La fermeture progressive des mines souterraines du bassin de Decazeville est inéluctable parce que leur exploitation n'est plus rentable. Déficit cette année : 1,35 milliard d'anciens francs.
Treize cents mineurs devront être licenciés, d'ici à 1965. Le reclassement de 440 d'entre eux est en principe déjà assuré dans les entreprises industrielles auxquelles les Houillères assurent des subventions substantielles pour les persuader de s'installer dans la région.
Sur le papier, un pays qui manque de main-d'œuvre spécialisée (et même de mineurs dans certains départements) ne se trouve pas devant un problème insoluble parce qu'il dispose d'un excédent de main-d'œuvre dans l'un de ses départements.
Sur le papier — et il faut bien travailler d'abord sur le papier — les difficultés ne sont pas irréductibles.

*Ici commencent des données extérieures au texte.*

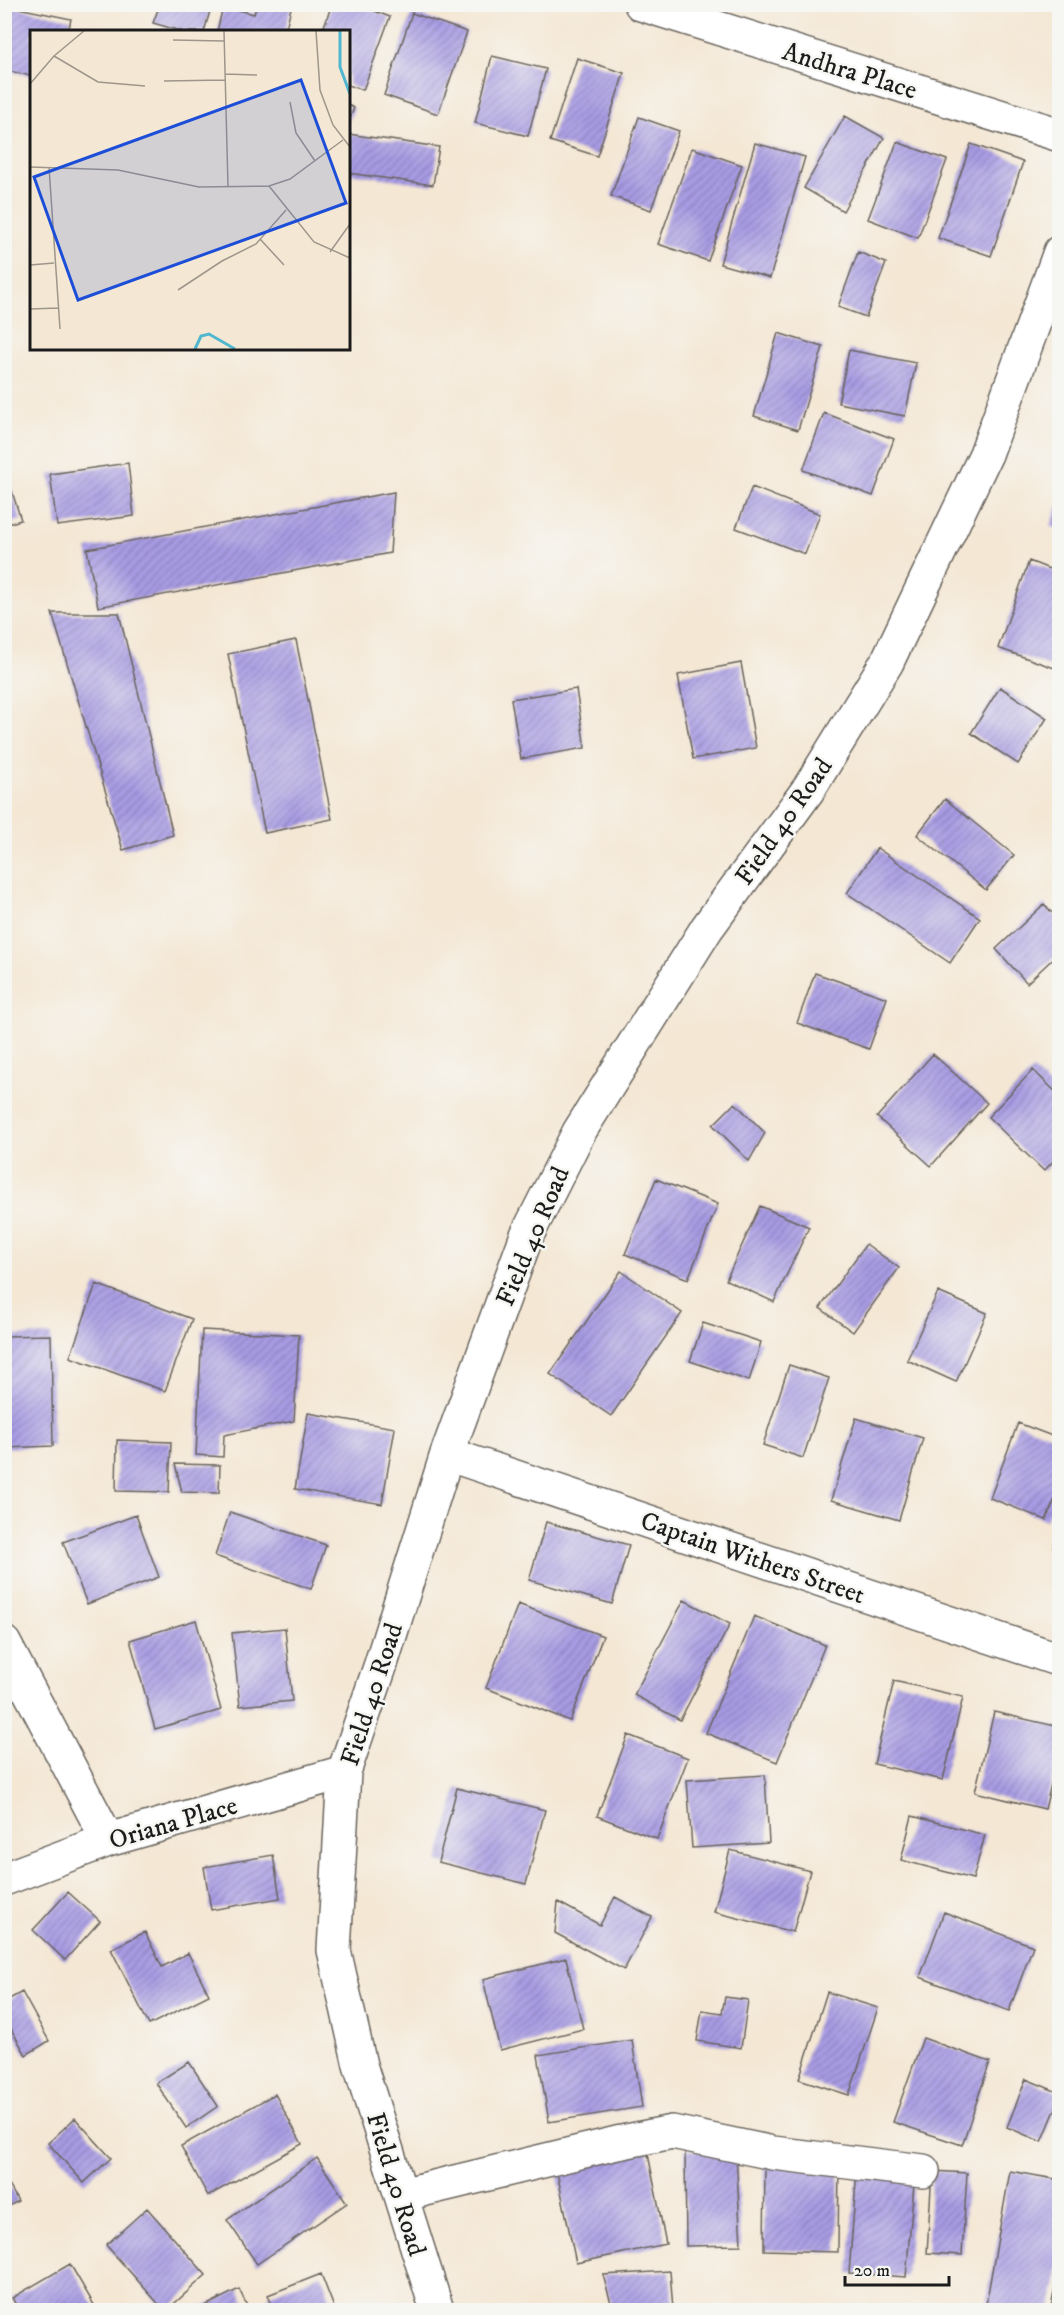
<svg xmlns="http://www.w3.org/2000/svg" width="1064" height="2315" font-family="'IM FELL DW Pica',serif">
  <style>
    .building { fill: url(#building-hatch) }
    .lines { fill: none; stroke-linecap: round; stroke-linejoin: round }
    .minor-casing { stroke: #68635c; stroke-width: 36 }
    .minor { stroke: #fff; stroke-width: 33 }
    .labels { text-anchor: middle; stroke-width: 5; stroke-linejoin: round; paint-order: stroke }
    .street-label { font-size: 26px; fill: #1c1c1c; stroke: #f6f6f2 }
    .inset-river { fill: none; stroke: #51b7cf; stroke-width: 3 }
    .inset-road { fill: none; stroke: #9e968a; stroke-width: 1.5 }
    .view { fill: #1d4ed8; fill-opacity: 0.15; stroke: #1d4ed8; stroke-width: 3 }
    .inset-edge { fill: none; stroke: #1c1c1c; stroke-width: 3 }
  </style>
  <defs>
    <pattern id="building-hatch" width="6" height="6" patternUnits="userSpaceOnUse" patternTransform="scale(1.5)"><rect width="6" height="6" fill="#a89be4"/><path d="M-1 1l2-2M0 6l6-6M5 7l2-2" fill="none" stroke="#887eb8"/></pattern>
  </defs>
  <rect width="100%" height="100%" fill="#f6f6f2"/>
  <filter id="ink" filterUnits="userSpaceOnUse"><feTurbulence type="fractalNoise" baseFrequency=".0167" numOctaves="2"/><feDisplacementMap in="SourceGraphic" scale="12" xChannelSelector="R" yChannelSelector="G"/><feConvolveMatrix kernelMatrix="1 2 1 2 8 2 1 2 1" color-interpolation-filters="sRGB"/></filter>
  <filter id="wash" filterUnits="userSpaceOnUse"><feTurbulence type="fractalNoise" baseFrequency=".008" numOctaves="4" result="noise"/><feDisplacementMap in="SourceGraphic" scale="24" xChannelSelector="R" yChannelSelector="G"/><feGaussianBlur stdDeviation="1.35" result="paint"/><feColorMatrix in="noise" values="0 0 0 0 0 0 0 0 0 0 0 0 0 0 0 0 0 1.4 0 .05"/><feComposite in="paint" operator="in"/></filter>
  <g filter="url(#wash)">
    <rect width="100%" height="100%" fill="#f4e7d4"/>
    <g id="blocks">
      <!-- building -->
      <path class="building" d="M160 4H212L204 32H184L153 23Z
        M257 4H292L285 32H217L223 6 254 14Z
        M332 4H356L390 17 363 90 348 85V32H322Z
        M4 5 71 19 68 32H32V76L4 70Z
        M412 13 467 32 438 114 384 95Z
        M492 56 546 69 528 136 475 123Z
        M577 58 624 73 597 156 550 141Z
        M348 105 354 108 348 123Z
        M845 116 884 138 843 211 804 188Z
        M639 117 679 131 651 210 611 196Z
        M348 134 439 147 433 185 348 173Z
        M897 142 947 160 918 238 868 219Z
        M755 143 805 157 770 278 720 264Z
        M971 144 1023 162 991 256 938 238Z
        M692 148 742 165 708 261 658 244Z
        M858 252 886 263 866 317 838 307Z
        M778 333 823 347 798 430 754 416Z
        M849 350 916 363 905 416 838 403Z
        M824 413 894 439 873 496 803 470Z
        M128 463 134 516 57 526 50 474Z
        M4 466 21 520 4 525Z
        M752 487 820 514 805 554 736 528Z
        M394 492 390 553 98 607 87 549Z
        M1059 504H1060V530L1051 526Z
        M1029 561 1060 573V670L998 648Z
        M52 613H119L173 835 123 850Z
        M296 640 332 819 265 833 228 654Z
        M741 663 756 748 693 759 678 675Z
        M1000 687 1047 718 1018 764 971 733Z
        M576 689 585 748 521 759 511 699Z
        M945 799 1014 855 986 890 917 835Z
        M877 848 980 918 950 963 847 893Z
        M1044 904 1060 921V952L1027 983 996 949Z
        M815 973 887 998 869 1049 797 1023Z
        M933 1054 987 1103 931 1166 877 1117Z
        M1033 1070 1060 1096V1154L1044 1171 988 1117Z
        M735 1103 765 1133 749 1161 713 1125Z
        M656 1179 718 1204 688 1279 625 1254Z
        M760 1206 809 1227 774 1302 726 1280Z
        M866 1244 899 1268 853 1332 820 1308Z
        M621 1271 682 1313 611 1416 550 1374Z
        M96 1284 192 1319 165 1391 70 1357Z
        M938 1292 987 1313 956 1382 907 1360Z
        M703 1323 761 1342 749 1381 690 1361Z
        M202 1330 299 1335 294 1421 224 1435 223 1457 196 1455Z
        M51 1335 53 1446 4 1448V1336Z
        M789 1365 829 1378 803 1458 763 1445Z
        M308 1413 395 1428 382 1504 295 1489Z
        M856 1418 923 1438 899 1520 831 1500Z
        M1018 1423 1060 1439V1487L1046 1520 990 1498Z
        M117 1440 171 1442 169 1492 116 1491Z
        M175 1464 220 1465 219 1493 182 1492Z
        M230 1512 326 1545 311 1589 215 1556Z
        M136 1515 159 1577 87 1604 63 1542Z
        M546 1522 629 1545 612 1604 529 1580Z
        M1060 1529V1549L1053 1547Z
        M684 1600 730 1624 680 1720 634 1695Z
        M518 1604 603 1636 570 1721 486 1688Z
        M754 1616 825 1645 777 1762 706 1733Z
        M196 1620 221 1710 155 1729 130 1640Z
        M285 1628 292 1701 240 1706 232 1633Z
        M894 1681 963 1697 943 1780 874 1764Z
        M994 1712 1060 1727V1748L1045 1809 975 1792Z
        M628 1735 688 1758 657 1839 597 1816Z
        M765 1775 769 1843 692 1848 687 1780Z
        M457 1788 545 1810 526 1884 438 1862Z
        M912 1816 985 1835 973 1879 901 1860Z
        M730 1850 810 1871 793 1932 714 1912Z
        M273 1855 280 1898 211 1910 204 1867Z
        M68 1892 100 1921 65 1960 33 1930Z
        M615 1897 652 1917 624 1970 555 1933 558 1902 600 1925Z
        M944 1912 1033 1946 1009 2011 920 1977Z
        M145 1932 162 1967 188 1953 209 1995 149 2025 111 1949Z
        M566 1958 583 2029 500 2050 483 1979Z
        M22 1992 49 2041 26 2055 4 2017V2002Z
        M827 1992 878 2008 849 2095 799 2079Z
        M725 1997 748 2000 741 2048 697 2041 702 2010 722 2013Z
        M923 2038 990 2062 962 2145 893 2122Z
        M632 2040 642 2107 549 2122 538 2055Z
        M189 2062 218 2106 186 2128 156 2083Z
        M1026 2079 1060 2093V2098L1042 2142 1007 2127Z
        M275 2094 302 2144 208 2196 181 2146Z
        M75 2118 111 2158 84 2183 48 2143Z
        M646 2144 666 2244 576 2263 555 2163Z
        M685 2150 736 2153 741 2245 686 2246Z
        M317 2158 347 2203 257 2264 227 2220Z
        M765 2163H839L838 2252 764 2250Z
        M857 2169 915 2173 906 2277 849 2273Z
        M932 2171 967 2173 962 2255 927 2253Z
        M1010 2171 1060 2180V2261L1051 2308 985 2310Z
        M4 2176 18 2201 4 2209Z
        M147 2208 206 2275 167 2310H164L106 2245Z
        M70 2264 97 2310H19L12 2298Z
        M670 2271 673 2310H613L603 2275Z
        M321 2274 335 2310H274L268 2295Z
        M239 2289 249 2310H197Z"/>
    </g>
  </g>
  <g filter="url(#ink)">
    <use href="#blocks" fill-opacity="0" stroke="#68635c" stroke-width="1.5"/>
    <g class="lines">
      <!-- minor casing -->
      <g class="minor-casing">
        <path id="minor" d="M641 4 1060 135
          M447 1454 1060 1660
          M4 1643 108 1840
          M4 1879 108 1840 344 1772
          M401 2195 617 2143 672 2132 773 2153 923 2171
          M437 2310 360 2065 334 1950 344 1772 381 1664 447 1454 527 1235 579 1132 707 928 808 790 887 662 986 454 1060 252"/>
      </g>
      <!-- minor -->
      <use href="#minor" class="minor"/>
    </g>
  </g>
  <g class="labels">
    <!-- street labels -->
    <g class="street-label">
      <text transform="translate(850 70) rotate(17)" y="9">Andhra Place</text>
      <text transform="translate(783 821) rotate(-55)" y="9">Field 40 Road</text>
      <text transform="translate(532 1236) rotate(-67)" y="9">Field 40 Road</text>
      <text transform="translate(753 1557) rotate(19)" y="9">Captain Withers Street</text>
      <text transform="translate(371 1694) rotate(-72)" y="9">Field 40 Road</text>
      <text transform="translate(173 1822) rotate(-16)" y="9">Oriana Place</text>
      <text transform="translate(397 2184) rotate(73)" y="9">Field 40 Road</text>
    </g>
  </g>
  <!-- overview -->
  <g transform="translate(30 30)">
    <rect width="320" height="320" fill="#f4e7d4"/>
    <path class="inset-river" d="M310 1V37L320 64M165 319 171 306 179 304 205 319"/>
    <path class="inset-road" d="M194 1 198 157M286 1 290 60 303 95 320 117M143 10 194 11M24 26 68 52 115 56M195 44 227 45M134 51 195 50M0 54 24 26 54 1M260 72 266 103 285 131M0 137 88 140 169 157 239 156 260 149 313 110M19 137 30 299M239 156 284 212 320 228M230 209 254 235M300 222 320 194M0 235 24 233M148 260 192 231 226 214 256 180M0 279 28 278"/>
    <path class="view" d="M271 50 316 173 48 270 4 147Z"/>
    <rect width="320" height="320" class="inset-edge"/>
  </g>
  <!-- margin -->
  <rect width="1064" height="2315" fill="none" stroke="#f6f6f2" stroke-width="24"/>
  <!-- scale -->
  <path d="M845 2276v9h104v-9" fill="none" stroke="#1c1c1c" stroke-width="3"/>
  <text x="854" y="2276" font-size="18" fill="#1c1c1c" stroke="#f6f6f2" stroke-width="4.5" paint-order="stroke">20 m</text>
</svg>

Elles doivent être réduites et les techniciens remplissent leur rôle en posant, en chiffres, les termes d'un problème et sa solution. Un plan d'expansion et d'adaptation à des situations nouvelles ne se conçoit pas avec des sentiments.
Il reste que les plans s'appliquent à travers les hommes. Et que, sans leur adhésion, ils s'effondrent.
Et les hommes se sont révoltés.
Ils ont 35, 40, 45 ans. De longues années de mine derrière eux, un organisme rongé.
Changer de métier, c'est dur, toujours, quand on a perdu la mobilité de la jeunesse. Retourner à l'école pour apprendre un autre métier, s'adapter au travail sur machine et à ses cadences, trouver de l'embauche mais à un salaire presque toujours inférieur de dix pour cent, perdre la sécurité de l'emploi, la retraite à 55 ans, le régime spécial de Sécurité sociale, la certitude d'être logé, s'affoler à la perspective de la maladie, du chômage, ou du départ loin de chez soi, abandonner son trou, émigrer, et tout cela avec les traites qui tombent parce qu'on a équipé sa bicoque a crédit, tout cela, l'accepteriez-vous de bonne grâce ?
Non. Mais peut-être l'accepteriez-vous si vous saviez pour quoi, pour qui, au nom de quoi cet effort immense vous est demandé, dans quelle perspective nationale il s'inscrit.
Peut-être l'accepteriez-vous si vous aviez le sentiment de participer à une action commune, où les sacrifices sont également répartis, si vous étiez associé aux décisions prises d'en haut, si vous n'aviez pas le sentiment d'être un pion dans le jeu des autres.
Et les syndicats ?
Pour obtenir de ceux qui doivent en souffrir, leur participation aux bouleversements nécessaires à la collectivité, il y a deux méthodes. Il n'y en a pas trois.
L'une est la dictature, fondée sur l'emploi de la force. Nous n'y sommes pas. Rien ne justifierait que nous y soyons.
L'autre est la démocratie, fondée sur l'information et le dialogue. Nous n'y sommes pas davantage.
Il ne s'agit pas d'aller discuter avec chaque citoyen de l'opportunité de telle ou telle mesure. Mais à quoi servent les syndicats ?
Quelle part ont-ils, en dépit de la comédie « consultative » qui se joue régulièrement au Conseil Économique, dans l'élaboration de la politique du pays, dans la définition des objectifs à atteindre et des moyens propres à y conduire ?
Leur activité pourrait être constructive. Encore faudrait-il, pour qu'un dynamisme positif les anime, qu'ils soient en position de pouvoir et de vouloir construire.
Au lieu que ces grandes associations boudeuses, et seulement revendicatrices, suivent au lieu de précéder, et en sont réduites, dans l'affaire de l'Aveyron, à soutenir leurs adhérents dans la négation de la réalité.
Le problème n'est pas simple. Mais il se pose depuis assez longtemps pour que l'on sache, au moins, comment il ne fallait pas tenter de le résoudre. Il n'existe pas seulement à l'échelon de l'Aveyron, mais partout où les hommes se crispent sur le passé. L'explosion de Decazeville est exemplaire des résultats que l'on obtient en substituant le dédain au dialogue.